One thing about value which a lot of PUAs don’t seem to be aware of is what it means to be a good wing. Bad wings can kill not only your state but also your ability to actually PU anyone. I’ve had a few experiences now where wings basically come out, watch you open a set, come in, AMOG you and then relentlessly pursue the hottest girl in the group. Chodes almost always have very bad, hugely selfish wings and it’s one of the reasons they don’t get laid!
I had one set last year go down like this:
Me: Hi guys. What’s up. Vibe Vibe Vibe.
Two minutes of conversation.
Girls: Where are you from, what’s your name, etc..
My ‘friend’ appears: (speaking overly loudly while invading my personal space, grabbing my shoulder hard while also shaking me slightly) Hey dude, it’s your round.. Get me a …
Basically this guy has learned that AMOG / Blowout game makes you look alpha.
Slight digression but naturals do this a lot, a recent example being a guy who said to a 3 set of mine last week “This guy’s a player I’ve seen him doing this with lots of other girls” Obviously this guy’s retarded and forgetting his intent, it’s not exactly a bad thing for him to say.
Anyway how to respond to something like that.
1. Either actively fight for the girls.. “Sorry dude, I’m talking”. Look alpha but also possibly cheap and like you don’t value your friends over the women.
2. Get the drink, allow the wing to loiter about, eventually take set and fuck it up.
I did number two at the time. Now I’d probably just ignore completely which after a few more of these I’ve found worked the best.

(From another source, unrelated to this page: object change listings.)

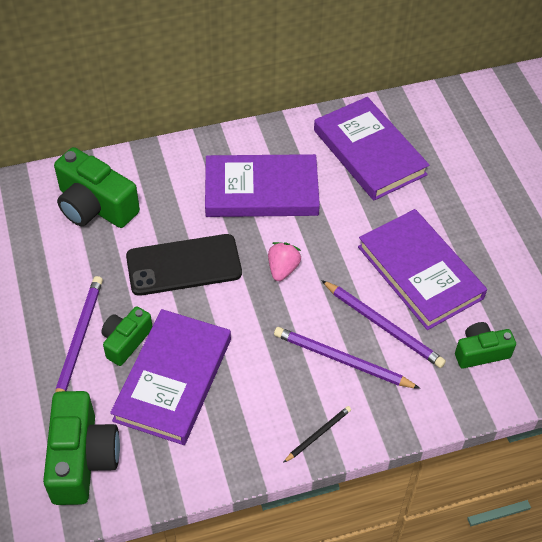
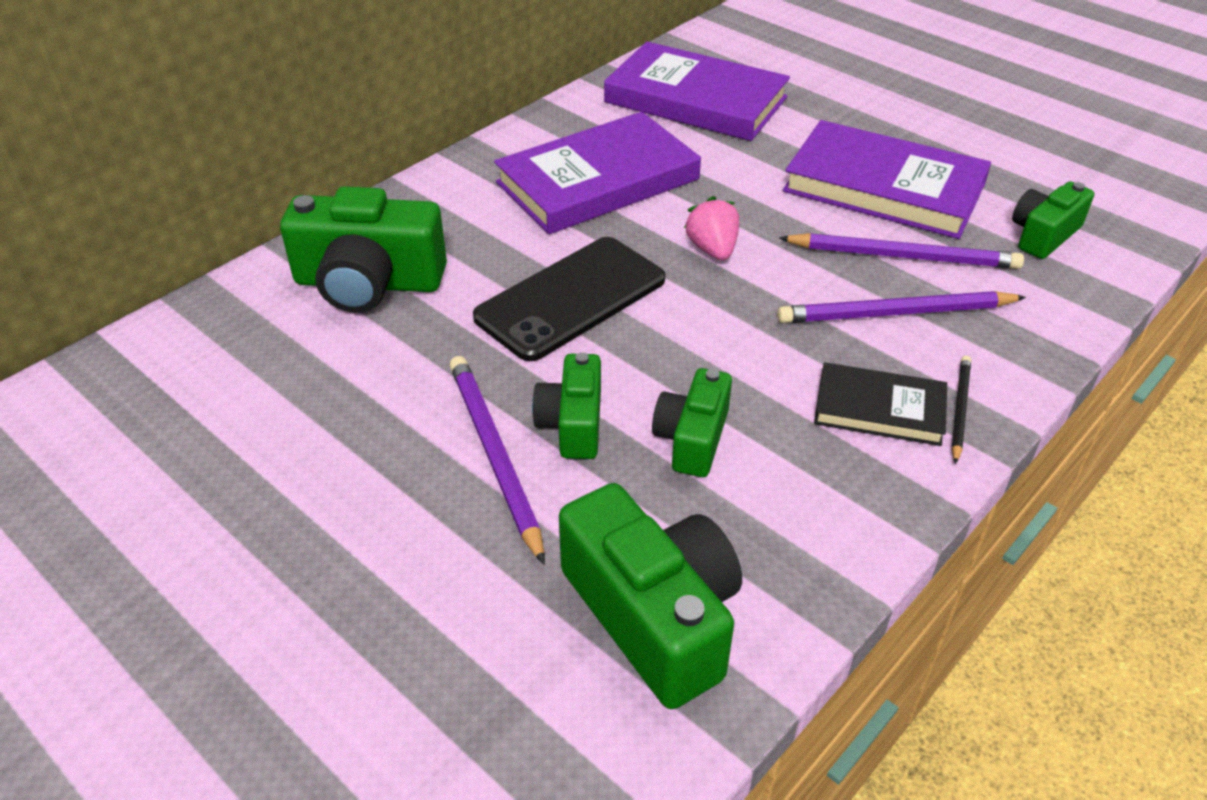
camera: 30 degrees left, 10 degrees down
(173, 379) = (692, 439): purple book -> green camera
(278, 412) = (879, 409): none -> black book

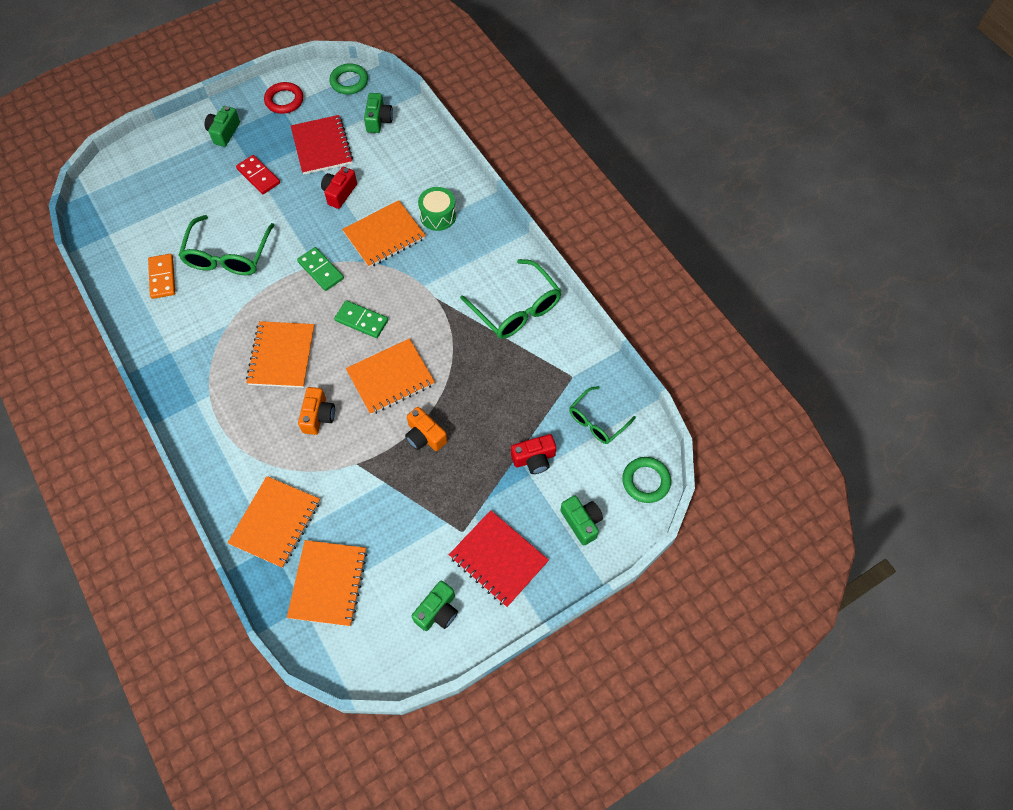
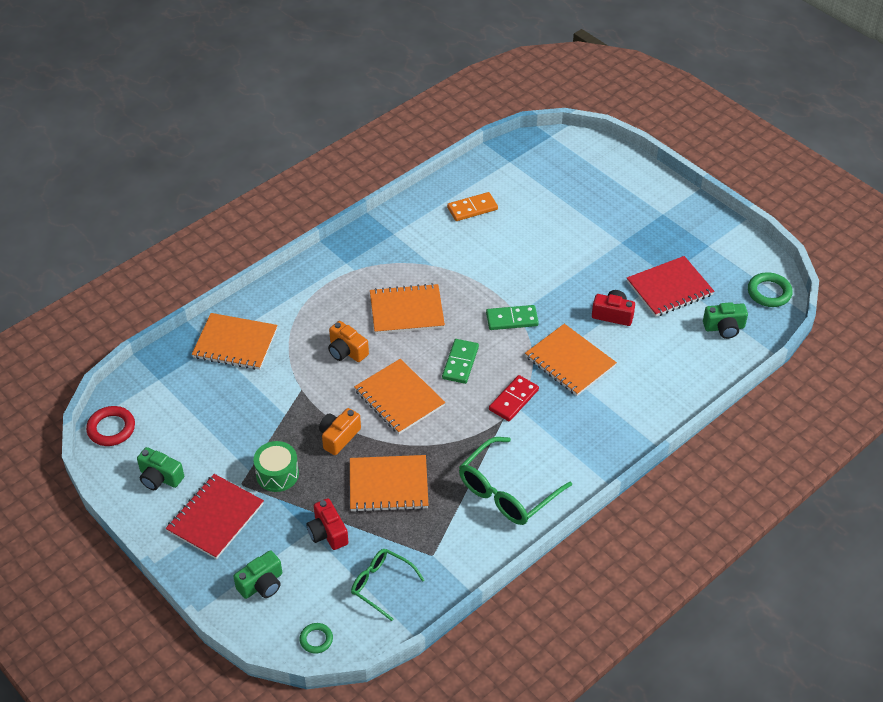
camera: 80 degrees right, 15 degrees down
(224, 132) = (659, 210): green camera -> none
(228, 255) = (510, 247): green glasses -> none
(258, 176) = (613, 248): red domino -> red domino (514, 400)
(284, 100) = (720, 246): red ring -> red ring (111, 428)
(318, 416) = (346, 351): orange camera -> orange camera turned 45 degrees clockwise
(321, 270) = (512, 319): green domino -> green domino turned 45 degrees clockwise
(328, 583) = (181, 392): orange notebook -> orange notebook (388, 485)
(438, 216) = (610, 402): green drum -> green drum (277, 474)
(646, 481) = (316, 639): green ring -> green ring, size x0.62

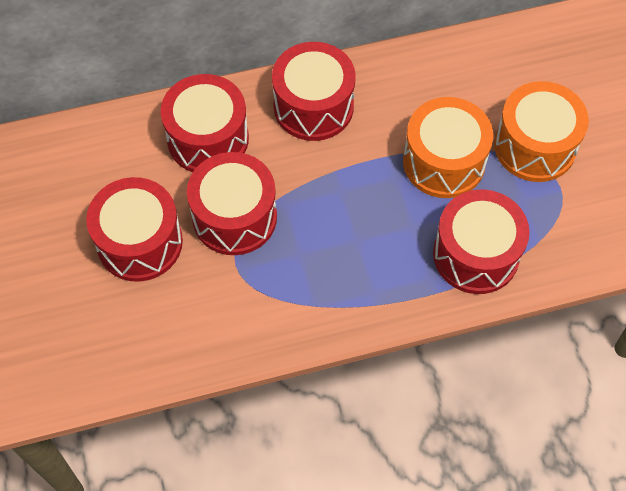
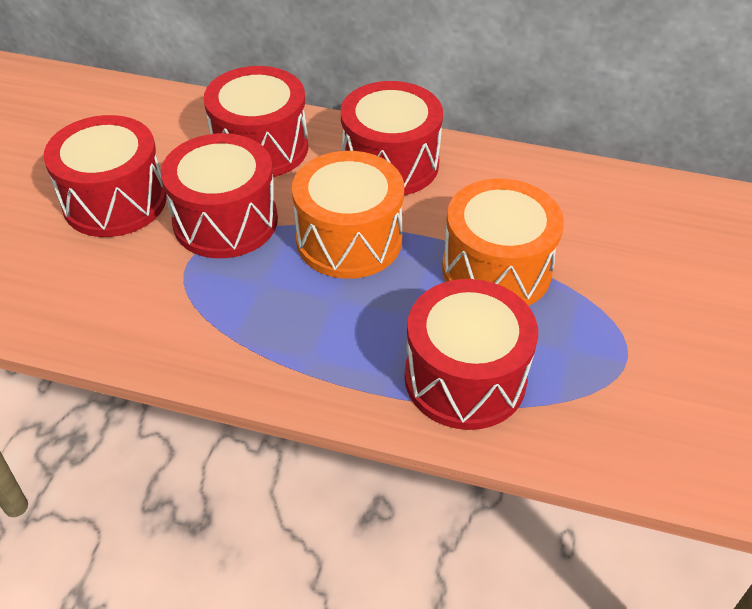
camera: 30 degrees right, 15 degrees down
(535, 146) = (622, 301): orange drum -> orange drum (349, 239)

Getting back to the main point of this, giving value when your out with wings is that when you’re out with guys you should really feel you have a duty to help them as much as possible. If you don’t, go out alone.

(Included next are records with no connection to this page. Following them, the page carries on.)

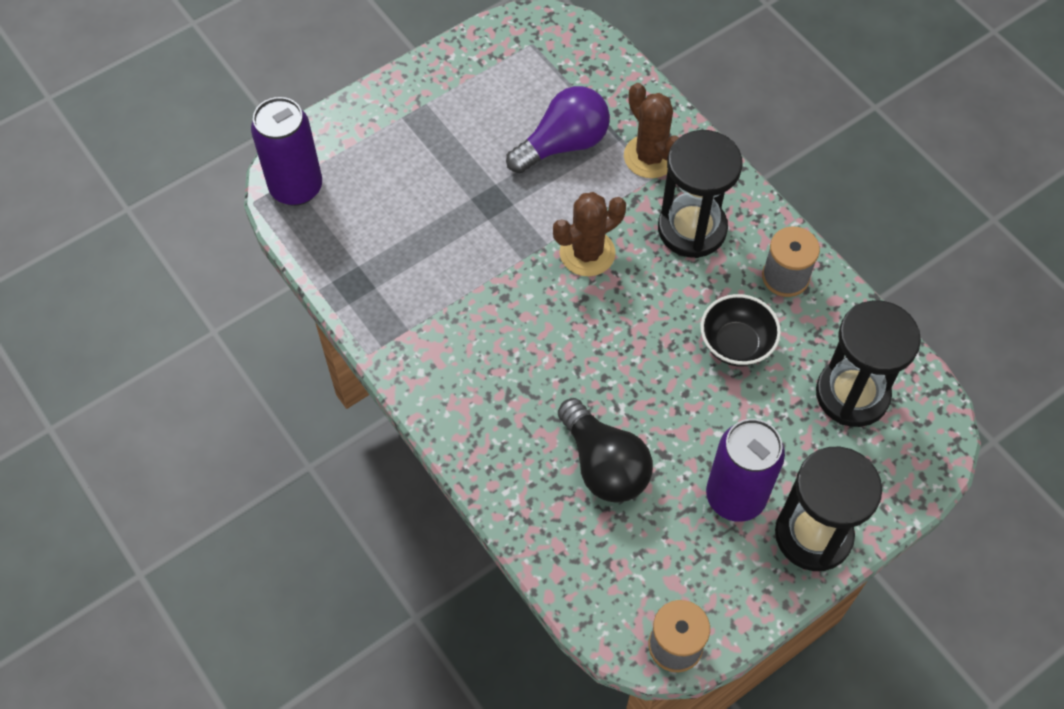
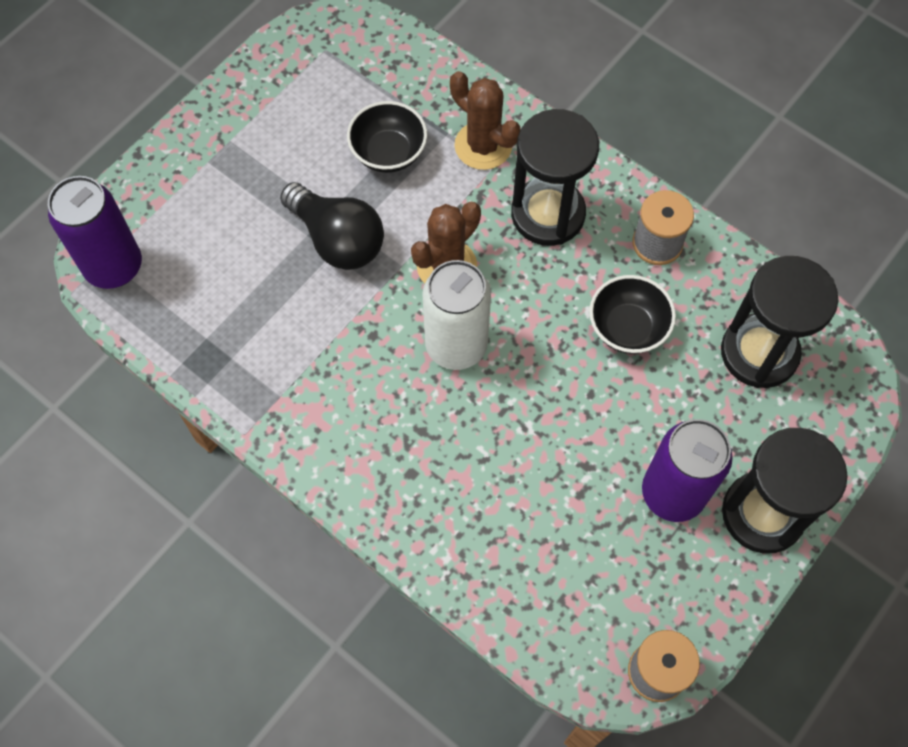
camera: 15 degrees left, 5 degrees up
(563, 144) = (388, 153): purple light bulb -> black bowl
(576, 323) = (456, 345): none -> white can
(604, 465) = (528, 493): black light bulb -> black light bulb (337, 239)

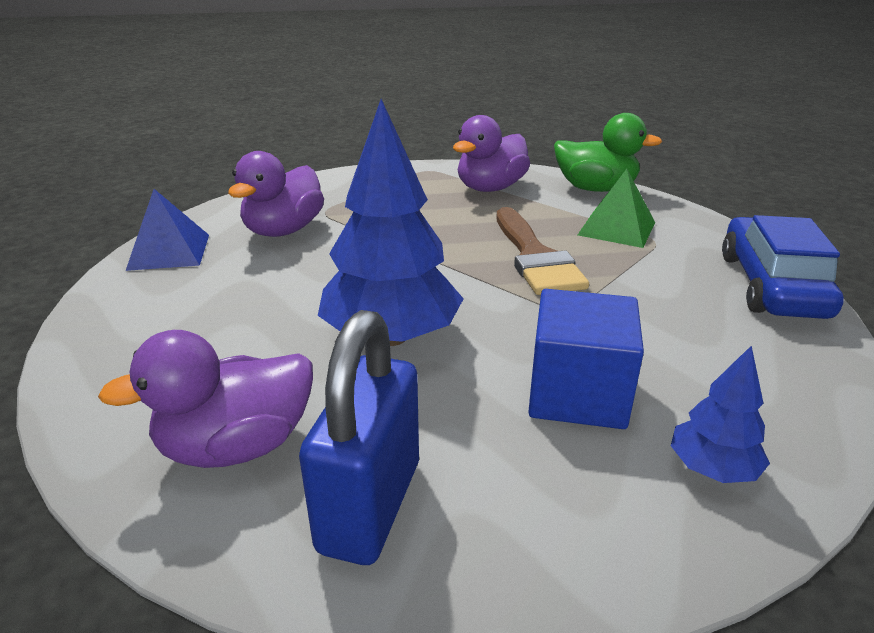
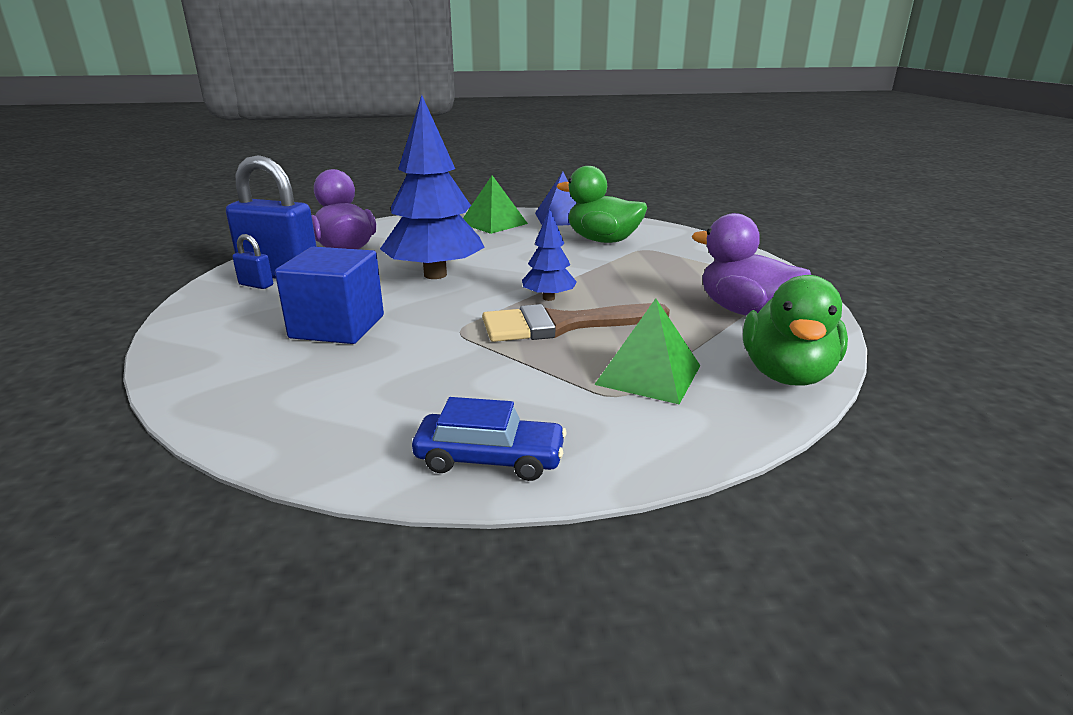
camera: 90 degrees right, 5 degrees down
(160, 302) = (493, 223): none -> green pyramid
(284, 230) = (602, 240): purple duck -> green duck
(427, 526) = (256, 285): none -> blue padlock
(712, 469) = (228, 362): blue tree -> blue tree (548, 298)
(771, 285) = (490, 459): blue car -> blue car, size x0.62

Questions I now ask myself when winging.
How can I help my wings PU move more quickly.?
Will doing this help my wing get laid?
Now the wings I have at the moment are awesome, they generally DHV me to girls, and we work together to ‘own’ venues.
What I think some people need to become aware of is that:
a. Actively pursuing girls who your wing is into is counter productive, actively chatting up girls on behalf of your wing however is a great move and meets little or no resistance.

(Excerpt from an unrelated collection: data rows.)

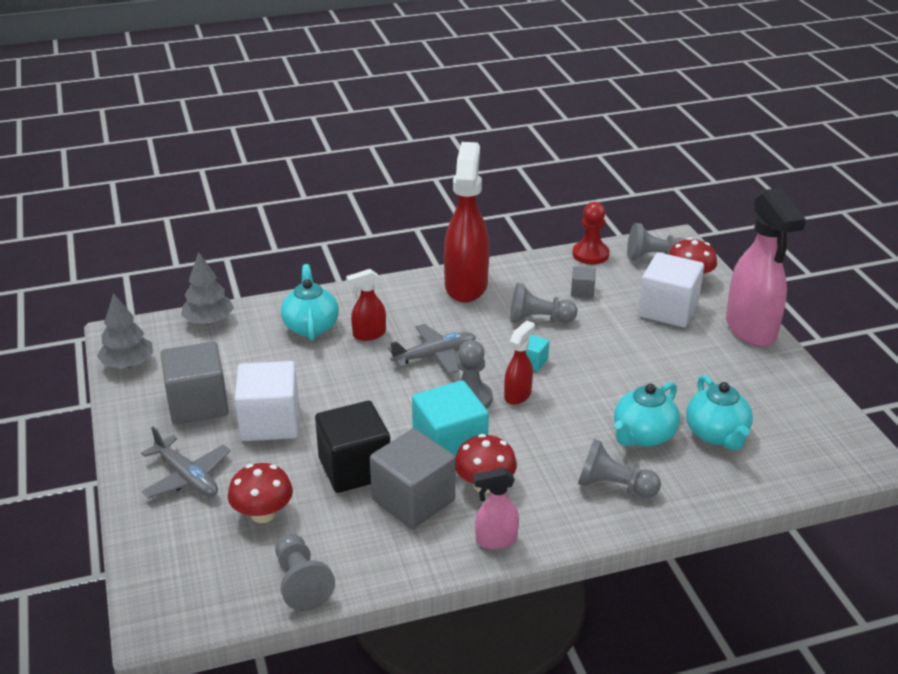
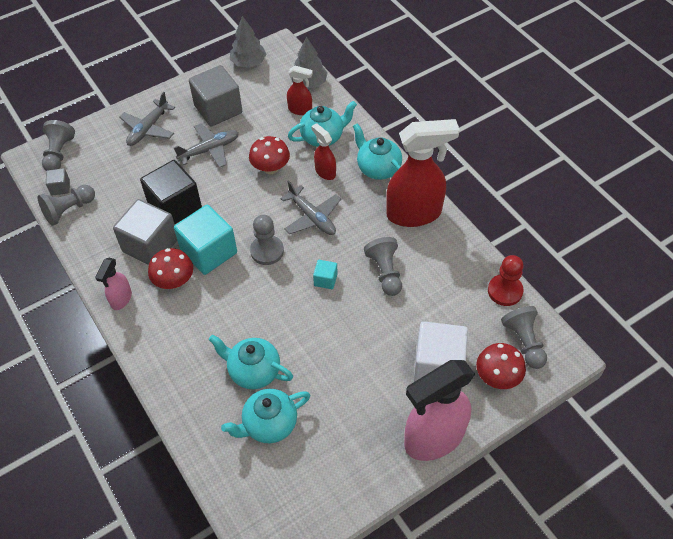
camera: 75 degrees right, 20 degrees up
(263, 514) = (123, 174): red mushroom -> red mushroom (270, 168)
(270, 422) = (209, 150): white cube -> grey plane
(386, 297) = (378, 168): none -> turquoise teapot
(495, 540) = (121, 299): pink spray bottle -> pink spray bottle turned 135 degrees counterclockwise
(518, 395) = (280, 279): red spray bottle -> red spray bottle (300, 110)
(582, 291) = (441, 295): grey cube -> grey cube (60, 187)
(614, 486) = (190, 360): grey pawn -> grey pawn (59, 154)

b. There are millions of women in the world and if you don’t personally know hot chicks who would date you, it’s basically your laziness and fear that’s the problem.
c. AMOG game is not something to unleash on ‘friends’ you are out with. Doing it is loser behaviour! Although it might well get you laid, do this on chodes if you must, provided you actually have the balls.
d. If you find yourself in a venue speaking to groups, involving your wing is always a good idea. If you have any doubts about that, get new wings.
e. Wings should be relentlessly pumping each others state.
f. Wings should be encouraging opening of all sets.
g. When out PUAs need to agree who’s into who early on and stick to it.
Re point a. Chatting up girls on behalf of your wing.
Let’s say your wing opens a set of ridiculously hot girls, chats for 10 mins, they laugh and really like him, he introduces you and you get chatting to the hottest one as frequently happens.
You could do the chode thing and attempt to chat her up yourself BUT if you instead start qualifying her on behalf of your wing, DHV him to her and start making her question whether she is good enough. “My wing is the one of the greatest guys I know”, “you’re not going to be one of those girlfriends who takes people away from their friends are you”, “so can you cook”, “are you good in bed”, “rich”, etc. etc. You not only make yourself seem very cool, you also are 20 times more likely to get in with this girl’s friends. When she inevitably pulls your wing, her mates will now be feeling social pressure to hook up with you.
Wings can either kill the whole thing or get you laid.